Perhaps this is because love follows a fundamentally different “logic” than reason. Where action based on reason culminates from, well, reasons, in love reasons follow from love or the agalma. In reason I change my diet because the doctor tells me all of the problems that will arise from this if I don’t. In love, the agalma is the reason and it accretes reasons for itself ex post facto. Indeed, the reasons don’t much matter. I find reasons for the attachment I already have and if they are ill founded, contradictory, or false I’ll find other. Reasons slide off the agalma like water off the back of a duck. And this is why love is so intractable to reasons, why persuasion is so impotent where love is concerned.

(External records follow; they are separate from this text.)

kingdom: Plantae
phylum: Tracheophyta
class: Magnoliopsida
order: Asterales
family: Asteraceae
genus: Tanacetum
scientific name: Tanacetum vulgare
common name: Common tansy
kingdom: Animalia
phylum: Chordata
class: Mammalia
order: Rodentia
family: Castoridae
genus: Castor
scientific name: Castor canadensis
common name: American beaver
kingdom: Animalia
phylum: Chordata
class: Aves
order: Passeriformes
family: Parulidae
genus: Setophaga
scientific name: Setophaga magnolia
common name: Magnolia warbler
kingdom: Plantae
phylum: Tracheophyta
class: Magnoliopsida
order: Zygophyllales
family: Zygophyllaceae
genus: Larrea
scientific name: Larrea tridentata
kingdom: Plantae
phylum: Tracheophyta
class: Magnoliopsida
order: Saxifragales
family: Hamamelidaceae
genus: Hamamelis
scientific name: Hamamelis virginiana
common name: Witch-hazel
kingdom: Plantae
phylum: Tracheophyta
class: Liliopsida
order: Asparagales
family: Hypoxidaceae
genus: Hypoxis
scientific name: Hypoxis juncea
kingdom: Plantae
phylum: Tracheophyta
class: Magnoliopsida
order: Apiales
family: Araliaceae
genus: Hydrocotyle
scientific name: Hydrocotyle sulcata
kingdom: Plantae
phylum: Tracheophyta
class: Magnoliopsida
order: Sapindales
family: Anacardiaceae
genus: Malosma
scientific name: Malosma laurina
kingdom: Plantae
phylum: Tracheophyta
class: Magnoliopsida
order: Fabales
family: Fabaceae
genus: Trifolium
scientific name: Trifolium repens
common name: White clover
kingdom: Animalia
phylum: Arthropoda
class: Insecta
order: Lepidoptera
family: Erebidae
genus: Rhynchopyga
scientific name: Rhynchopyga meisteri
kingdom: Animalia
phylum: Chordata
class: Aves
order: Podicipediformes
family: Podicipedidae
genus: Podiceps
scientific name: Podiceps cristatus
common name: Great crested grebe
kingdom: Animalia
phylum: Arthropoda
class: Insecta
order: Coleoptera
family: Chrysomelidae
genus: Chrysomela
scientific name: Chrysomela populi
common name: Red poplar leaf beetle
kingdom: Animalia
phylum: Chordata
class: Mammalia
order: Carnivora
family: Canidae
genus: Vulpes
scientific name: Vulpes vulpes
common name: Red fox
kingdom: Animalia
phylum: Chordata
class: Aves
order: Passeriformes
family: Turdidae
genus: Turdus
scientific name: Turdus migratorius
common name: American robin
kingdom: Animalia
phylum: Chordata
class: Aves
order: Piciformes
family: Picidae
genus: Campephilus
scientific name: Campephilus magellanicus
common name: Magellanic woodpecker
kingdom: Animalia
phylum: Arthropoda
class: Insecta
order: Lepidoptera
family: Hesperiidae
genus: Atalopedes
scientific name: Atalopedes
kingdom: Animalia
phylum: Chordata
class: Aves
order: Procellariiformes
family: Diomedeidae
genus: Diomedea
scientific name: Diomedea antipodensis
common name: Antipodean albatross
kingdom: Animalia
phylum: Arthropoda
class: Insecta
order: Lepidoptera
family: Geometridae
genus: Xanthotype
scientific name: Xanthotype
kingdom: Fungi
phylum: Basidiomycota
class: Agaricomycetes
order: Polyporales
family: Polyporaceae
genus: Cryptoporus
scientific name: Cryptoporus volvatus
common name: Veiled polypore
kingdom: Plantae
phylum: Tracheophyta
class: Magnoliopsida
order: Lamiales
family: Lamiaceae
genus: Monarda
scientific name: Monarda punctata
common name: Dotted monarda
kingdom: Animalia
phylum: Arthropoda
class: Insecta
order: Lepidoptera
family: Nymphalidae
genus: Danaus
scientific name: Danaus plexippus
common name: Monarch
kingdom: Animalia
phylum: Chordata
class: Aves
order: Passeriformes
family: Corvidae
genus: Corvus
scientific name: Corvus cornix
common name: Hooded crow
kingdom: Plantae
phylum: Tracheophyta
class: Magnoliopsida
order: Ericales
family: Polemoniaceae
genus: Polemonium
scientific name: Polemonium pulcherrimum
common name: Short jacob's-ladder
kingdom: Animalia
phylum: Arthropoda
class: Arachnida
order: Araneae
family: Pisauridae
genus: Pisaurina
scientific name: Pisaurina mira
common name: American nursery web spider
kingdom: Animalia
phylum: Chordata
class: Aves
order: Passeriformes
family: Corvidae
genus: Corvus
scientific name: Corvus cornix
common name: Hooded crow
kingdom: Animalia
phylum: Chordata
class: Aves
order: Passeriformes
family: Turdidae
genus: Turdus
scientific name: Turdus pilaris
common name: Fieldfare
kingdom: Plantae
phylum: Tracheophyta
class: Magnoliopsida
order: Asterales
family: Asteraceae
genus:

This thesis, if true, is disturbing when we extrapolate it to loves involved at the broader social level pertaining to race, nations, charismatic political figures, parties, religions, institutions, theoretical orientations, philosophical figures, and all the rest. It means that at the core of our involvement of these things there’s a kernel, the agalma, that presides over this attachment where reasons come second as a result of the attachment. This entails that these attachments are largely libidinal, the result of desire, the result of agalma, and, as a result, deeply resistant to any sort of reason. The ruin of the radical Hellenistic idea. “I tried Seneca, I really did, but I loved him. I couldn’t help myself, I couldn’t change my desire!” Perhaps in this context the questions to ask are “why do we love?” and “what do we love when we love?” In asking these questions we might discover a superior reason with more tractable rhetorical strategies than those we find at the surface level of reason where it seems to be believed that disabusing someone of the false notion is enough to dispel the dark political attachment like so much morning fog.